─── PASSAGE

Sunday’s Super Bowl matchup between the Chiefs and 49ers features a pair of juggernauts. The Chiefs had one of the best offenses in the league, finishing the regular season at 12-4 and earning the AFC’s #2 seed. The 49ers rode a dominant rushing attack and defense to a 13-3 record and the NFC’s #1 seed. These teams both clearly belong here.
However, this wasn’t a matchup most people would have predicted in the preseason. It’s not a surprise the Chiefs are here—they were just a few plays away from making the Super Bowl last season and have probably the best QB in the league.
But the 49ers? They were coming off a 4-12 season and had only 36-1 odds of making it to Miami in the preseason. They weren’t supposed to be here. In fact, ESPN’s Bill Barnwell recently ranked them as the second-most unlikely Super Bowl team ever.
That got me thinking.
What would it take for the Cardinals to shock the world and make the Super Bowl next season? It’s incredibly unlikely, sure—we would definitely earn a spot on Barnwell’s list—but not impossible.
So what would need to happen between now and January 2021 for the Redbirds to book their ticket to Tampa and Super Bowl LV? Let’s daydream for a bit and find out.

──────
─── ENTRIES SUPPLIED

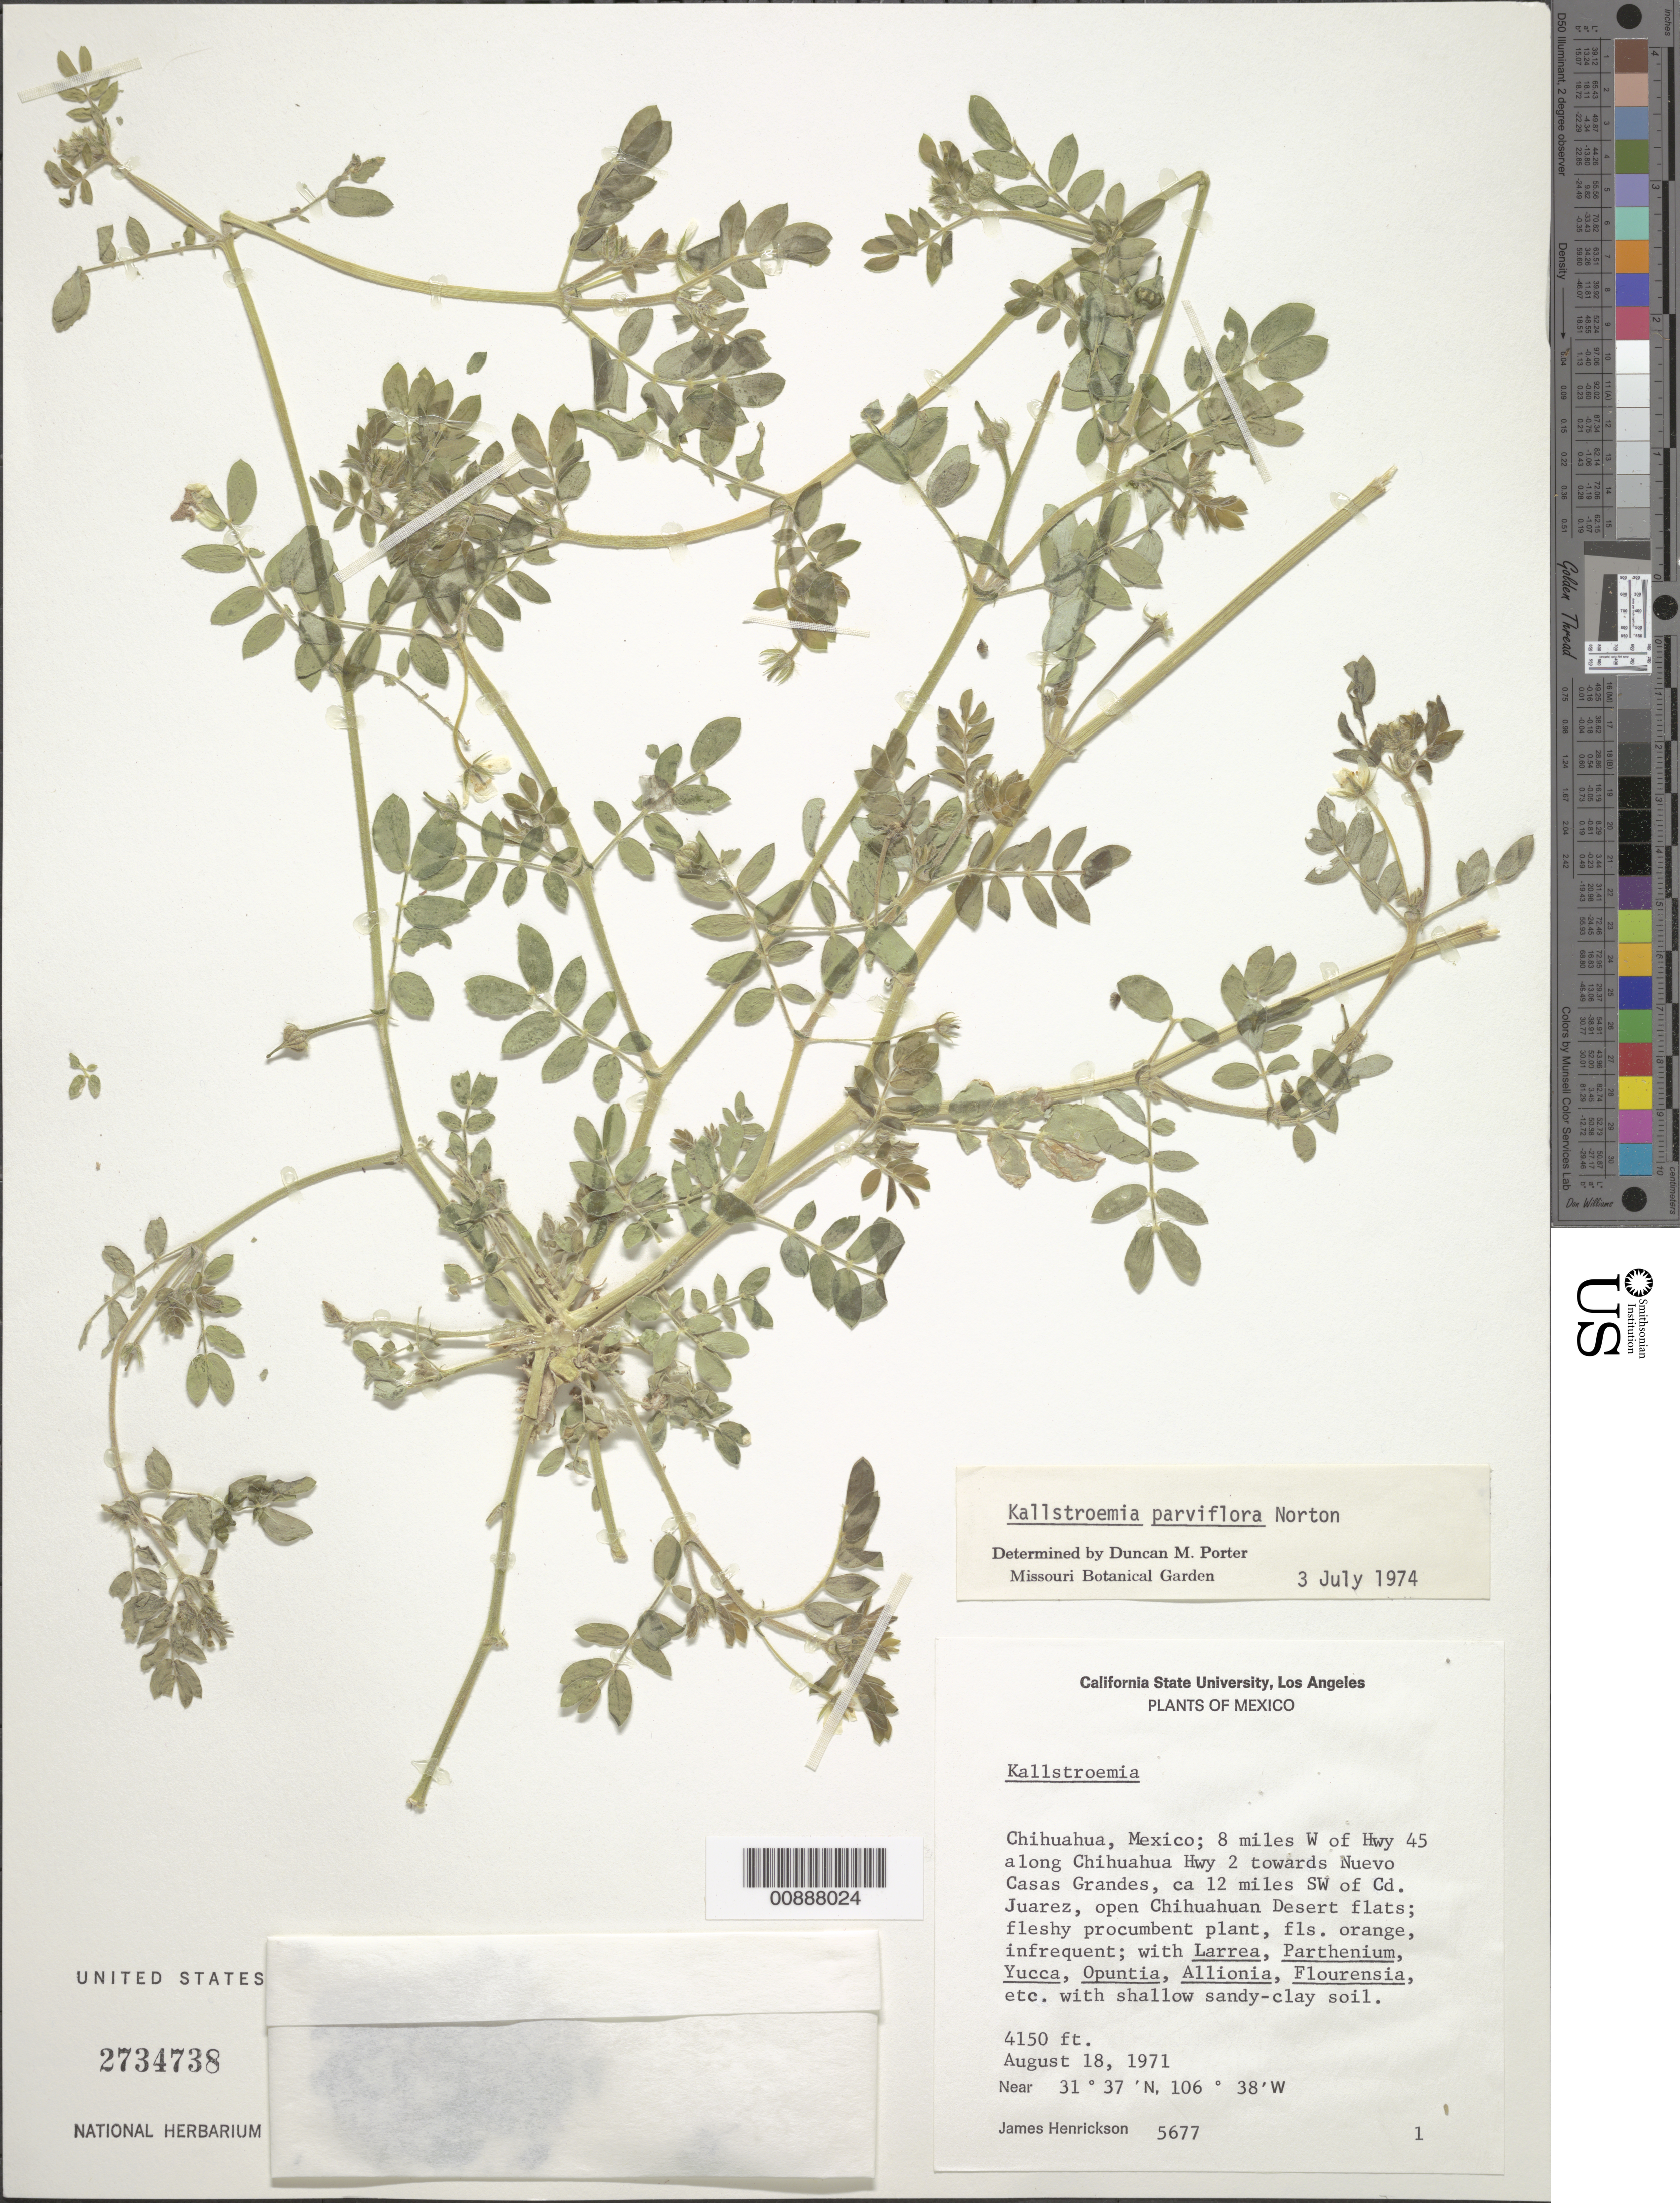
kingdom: Plantae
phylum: Tracheophyta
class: Magnoliopsida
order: Zygophyllales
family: Zygophyllaceae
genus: Kallstroemia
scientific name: Kallstroemia parviflora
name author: Norton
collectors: J. Henrickson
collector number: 5677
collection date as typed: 18 Aug 1971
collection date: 1971-08-18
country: Mexico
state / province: Chihuahua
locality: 8 miles W of Hwy 45 along Chihuahua Hwy 2 towards Nuevo Casas Grandes, ca 12 miles SW of Cd. Juárez.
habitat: Open Chihuahuan Deset flats;with shallow sandy-clay soil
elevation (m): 1265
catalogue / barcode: US 2734738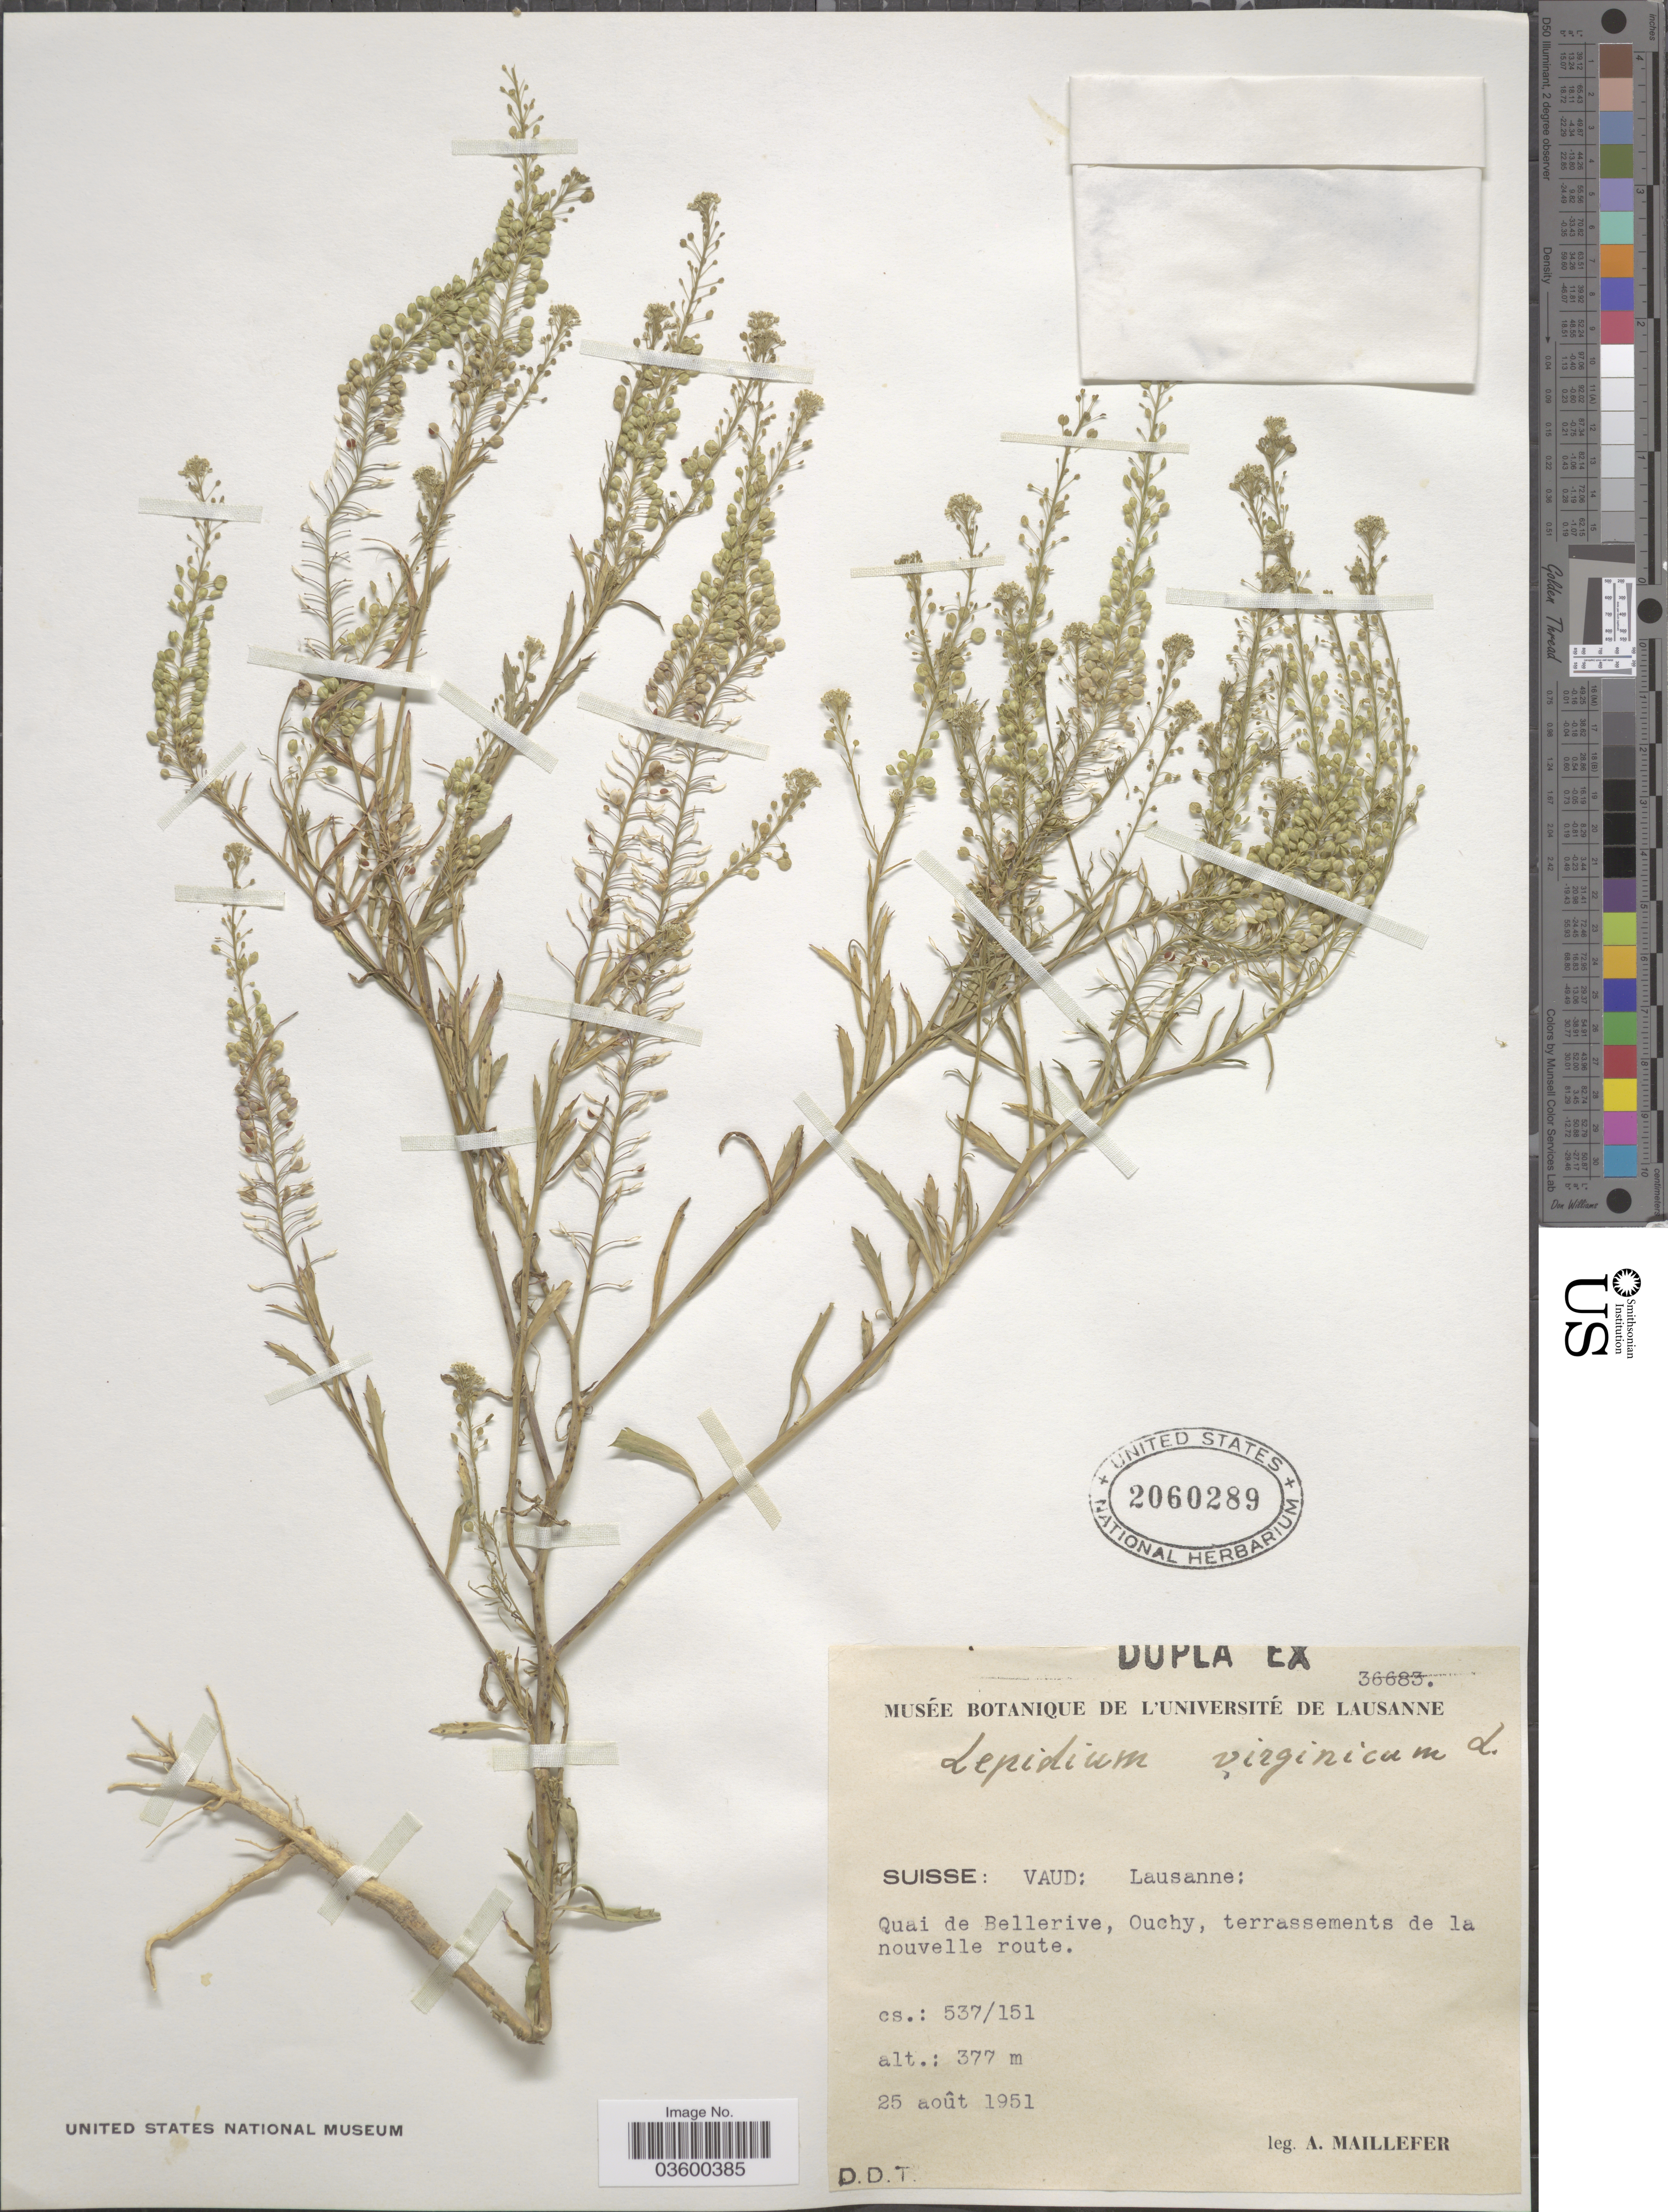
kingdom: Plantae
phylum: Tracheophyta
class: Magnoliopsida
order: Brassicales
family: Brassicaceae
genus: Lepidium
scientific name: Lepidium virginicum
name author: L.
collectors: A. Maillefer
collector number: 537/151?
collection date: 1951-08-25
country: Switzerland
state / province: Vaud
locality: Suisse: Lausanne. Quai de Bellerive, Ouchy, terrassements de la nouvelle route.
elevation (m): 377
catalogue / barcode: US 2060289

──────

◆ GOALS ◆
- A) Retype the Super Bowl passage from "What would it" up to and including "and find out.".
- B) Write what comes next in the Super Bowl passage, beginning after its final sentence.
The listing has no connection to the Super Bowl passage.

◆ EXERCISE ANSWERS ◆
- A)
What would it take for the Cardinals to shock the world and make the Super Bowl next season? It’s incredibly unlikely, sure—we would definitely earn a spot on Barnwell’s list—but not impossible.
So what would need to happen between now and January 2021 for the Redbirds to book their ticket to Tampa and Super Bowl LV? Let’s daydream for a bit and find out.

- B)
Kyler Would Have to Make “The Leap”
Any chance the Cardinals have of making a surprise Super Bowl run next season start with Kyler Murray. Kyler had a very good (if not quite great) rookie season: over 3,700 passing yards, 500+ rushing yards, 24 combined TDs (and 14 turnovers). He rejuvenated the fanbase and might win Offensive Rookie of the Year.
To make the Super Bowl dream a reality, he’ll need to do a whole lot more next season. Simply put, he’ll need to put up an MVP-level performance: something along the lines of 4,200 passing yards, 700 rushing yards, and 35 combined TDs (while limiting turnovers). That obviously means no injuries and no duds against elite defenses like he had in 2019. He needs to produce game in and game out, like Patrick Mahomes and Lamar Jackson did this season.
Can he do it? Maybe! Who knows? We’re dreaming here! It’s not completely out of the realm of possibility, though. But in order to make that MVP leap, he’ll need help.
Vastly Improved WR Play
As he has been for almost all of his career, Larry Fitzgerald was our #1 WR last season, putting up a 75/804/4 TD stat line. For this team to make it to Tampa next year, that needs to be the line of our WR2 or maybe even WR3. So if Fitz takes the backseat to someone else and puts up a similar line, we might be in good shape.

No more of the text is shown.